- **Selection**:
------------------------------------------------------------------------

The plant is semi-automatised, with high worker input (before the launch of the 2017 A110, vehicles were almost completely hand-built) and focused on low-volume, high quality assembly. It can produce an average of 15 A110s per day. The plant press neither steel nor aluminium (the A110s are mostly built on prefabricated alloy panels). The plant has not a welding section, as the A110 chassis and bodywork are riveted and glued on a special assembly line and moved to a low-temperature coating plant (able to paint both the alloy and plastic elements) and then to a sanding robot (to remove imperfections) and wiping robot (to clean the vehicle). Final assembly is made on a single line, with logistics teams preparing beforehand the vehicle's components to travel along the line with it. Cockpits are assembled and put on by the side and pre-assembled powertrains are put on the rear. Apart from low-volume cars, the Dieppe plant also assembles racing cars (as the Clio Rally4, a rallying car based on the fifth-generation Renault Clio), co-develops racing cars, produces and sells parts for racing cars,  and tunes engines.

From the late 1970s, Alpine's Dieppe plant produced Renault Sport models and, after the discontinuation of the Alpine brand in 1995, it became its main focus. Renault Sport models produced over time by Alpine include: Renault 5 Turbo, Renault Sport Spider, Clio Renault Sport, Mégane Renault Sport. The last Renault Sport model produced by Dieppe aimed at the mainstream market was the fourth-generation Clio Renault Sport, which was put out of production at the site in 2018. Between 2015 and 2016, the plant also assembled the Bolloré Bluecar.

------------------------------------------------------------------------

- **Data listing**:
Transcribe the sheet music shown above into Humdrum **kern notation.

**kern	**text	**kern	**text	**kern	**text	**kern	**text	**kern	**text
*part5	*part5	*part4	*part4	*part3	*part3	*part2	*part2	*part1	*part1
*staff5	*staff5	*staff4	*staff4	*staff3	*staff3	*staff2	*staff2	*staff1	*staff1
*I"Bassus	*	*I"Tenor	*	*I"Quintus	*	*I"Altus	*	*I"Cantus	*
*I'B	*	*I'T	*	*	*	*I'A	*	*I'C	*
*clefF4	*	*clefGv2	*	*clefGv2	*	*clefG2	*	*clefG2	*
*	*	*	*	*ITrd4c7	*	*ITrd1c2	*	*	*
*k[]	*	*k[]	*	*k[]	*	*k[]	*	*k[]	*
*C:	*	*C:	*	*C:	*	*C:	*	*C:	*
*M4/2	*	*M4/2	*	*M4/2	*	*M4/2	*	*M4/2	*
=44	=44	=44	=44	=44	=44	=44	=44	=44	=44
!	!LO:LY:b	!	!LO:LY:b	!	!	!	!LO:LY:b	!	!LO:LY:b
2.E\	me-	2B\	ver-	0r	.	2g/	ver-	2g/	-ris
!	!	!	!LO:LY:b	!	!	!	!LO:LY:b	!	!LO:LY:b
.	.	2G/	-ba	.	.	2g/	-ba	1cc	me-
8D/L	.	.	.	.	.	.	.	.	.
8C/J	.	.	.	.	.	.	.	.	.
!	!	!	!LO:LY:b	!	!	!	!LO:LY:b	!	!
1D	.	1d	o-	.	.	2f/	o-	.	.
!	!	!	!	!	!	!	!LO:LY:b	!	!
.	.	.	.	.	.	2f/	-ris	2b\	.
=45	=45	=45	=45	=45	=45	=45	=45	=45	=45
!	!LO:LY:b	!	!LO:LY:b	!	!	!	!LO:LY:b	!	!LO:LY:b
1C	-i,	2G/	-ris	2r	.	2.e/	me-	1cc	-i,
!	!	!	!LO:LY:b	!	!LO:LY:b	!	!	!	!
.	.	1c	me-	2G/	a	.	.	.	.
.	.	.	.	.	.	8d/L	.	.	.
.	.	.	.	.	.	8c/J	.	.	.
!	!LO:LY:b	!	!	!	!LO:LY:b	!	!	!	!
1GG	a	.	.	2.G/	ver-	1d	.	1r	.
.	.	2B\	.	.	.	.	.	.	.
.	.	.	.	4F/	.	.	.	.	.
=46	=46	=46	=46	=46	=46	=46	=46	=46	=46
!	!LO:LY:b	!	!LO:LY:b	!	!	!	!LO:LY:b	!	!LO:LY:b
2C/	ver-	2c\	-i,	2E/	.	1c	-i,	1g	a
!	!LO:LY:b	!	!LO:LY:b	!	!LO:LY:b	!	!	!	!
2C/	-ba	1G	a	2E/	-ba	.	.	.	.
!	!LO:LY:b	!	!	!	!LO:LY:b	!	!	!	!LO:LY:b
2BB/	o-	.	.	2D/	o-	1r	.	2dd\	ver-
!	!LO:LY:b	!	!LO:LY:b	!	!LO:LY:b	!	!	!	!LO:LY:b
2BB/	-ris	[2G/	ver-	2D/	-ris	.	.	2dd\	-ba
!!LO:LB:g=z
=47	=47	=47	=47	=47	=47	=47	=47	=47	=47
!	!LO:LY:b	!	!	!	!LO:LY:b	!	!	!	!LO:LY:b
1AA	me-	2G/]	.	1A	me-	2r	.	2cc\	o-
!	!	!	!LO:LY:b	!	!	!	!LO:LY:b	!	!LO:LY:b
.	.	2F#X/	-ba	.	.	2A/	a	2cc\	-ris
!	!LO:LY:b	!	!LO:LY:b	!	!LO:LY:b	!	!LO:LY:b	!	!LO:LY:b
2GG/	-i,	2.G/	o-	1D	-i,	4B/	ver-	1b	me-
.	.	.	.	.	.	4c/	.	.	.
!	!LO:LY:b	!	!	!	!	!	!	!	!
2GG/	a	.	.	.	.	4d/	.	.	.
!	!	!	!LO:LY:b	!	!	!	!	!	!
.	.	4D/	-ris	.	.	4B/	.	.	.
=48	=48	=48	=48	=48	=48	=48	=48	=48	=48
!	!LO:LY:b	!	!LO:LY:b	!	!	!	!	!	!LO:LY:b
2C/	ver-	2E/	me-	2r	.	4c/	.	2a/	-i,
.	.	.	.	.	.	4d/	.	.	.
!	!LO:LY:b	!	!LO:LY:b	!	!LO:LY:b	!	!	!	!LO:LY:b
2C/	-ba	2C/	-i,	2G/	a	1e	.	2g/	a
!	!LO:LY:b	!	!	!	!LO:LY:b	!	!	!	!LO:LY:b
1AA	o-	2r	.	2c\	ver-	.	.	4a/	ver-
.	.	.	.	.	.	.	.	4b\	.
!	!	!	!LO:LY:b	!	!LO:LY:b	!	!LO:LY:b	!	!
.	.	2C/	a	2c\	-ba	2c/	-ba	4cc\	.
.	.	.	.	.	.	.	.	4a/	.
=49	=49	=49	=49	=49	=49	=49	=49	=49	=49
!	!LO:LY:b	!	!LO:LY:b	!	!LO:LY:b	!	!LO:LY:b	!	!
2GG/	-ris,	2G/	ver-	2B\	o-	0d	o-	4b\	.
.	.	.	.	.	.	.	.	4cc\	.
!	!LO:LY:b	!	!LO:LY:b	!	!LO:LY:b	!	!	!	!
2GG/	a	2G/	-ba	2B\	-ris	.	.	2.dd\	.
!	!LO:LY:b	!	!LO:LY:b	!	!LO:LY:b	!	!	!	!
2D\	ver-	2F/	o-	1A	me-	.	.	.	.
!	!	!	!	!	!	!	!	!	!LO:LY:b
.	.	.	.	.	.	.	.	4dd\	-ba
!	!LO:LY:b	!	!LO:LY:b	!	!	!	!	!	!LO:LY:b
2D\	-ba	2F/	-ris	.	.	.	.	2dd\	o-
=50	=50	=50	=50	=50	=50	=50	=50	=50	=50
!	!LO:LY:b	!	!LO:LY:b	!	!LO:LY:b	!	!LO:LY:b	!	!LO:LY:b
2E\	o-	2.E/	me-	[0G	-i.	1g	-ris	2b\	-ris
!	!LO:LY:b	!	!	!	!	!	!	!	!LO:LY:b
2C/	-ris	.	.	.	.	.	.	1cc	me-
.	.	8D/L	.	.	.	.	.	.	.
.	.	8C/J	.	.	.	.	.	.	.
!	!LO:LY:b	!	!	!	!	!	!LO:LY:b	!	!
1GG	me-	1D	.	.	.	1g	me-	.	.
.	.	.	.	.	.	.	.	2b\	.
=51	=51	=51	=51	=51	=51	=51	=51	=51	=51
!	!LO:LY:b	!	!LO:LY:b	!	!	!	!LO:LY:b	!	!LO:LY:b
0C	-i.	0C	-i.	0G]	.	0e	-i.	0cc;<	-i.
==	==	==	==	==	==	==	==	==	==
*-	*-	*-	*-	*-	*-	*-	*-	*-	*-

------------------------------------------------------------------------

- **Task instructions**:
[a] Say whether each statement agrees with the Dieppe plant passage, answering yes or no and quoting the words of the passage that settle it: (i) the plant can turn out an average of 15 A110s a day; (ii) the plant has its own welding section; (iii) the fourth-generation Clio Renault Sport was taken out of production at the site in 2016.
[b] List each line of the entries that contains the string "kern".
The entries are unrelated to the Dieppe plant passage.

- **Expected results**:
[a]
(i) Yes: "It can produce an average of 15 A110s per day."
(ii) No: "The plant has not a welding section"
(iii) No: "which was put out of production at the site in 2018"

[b]
Transcribe the sheet music shown above into Humdrum **kern notation.
**kern	**text	**kern	**text	**kern	**text	**kern	**text	**kern	**text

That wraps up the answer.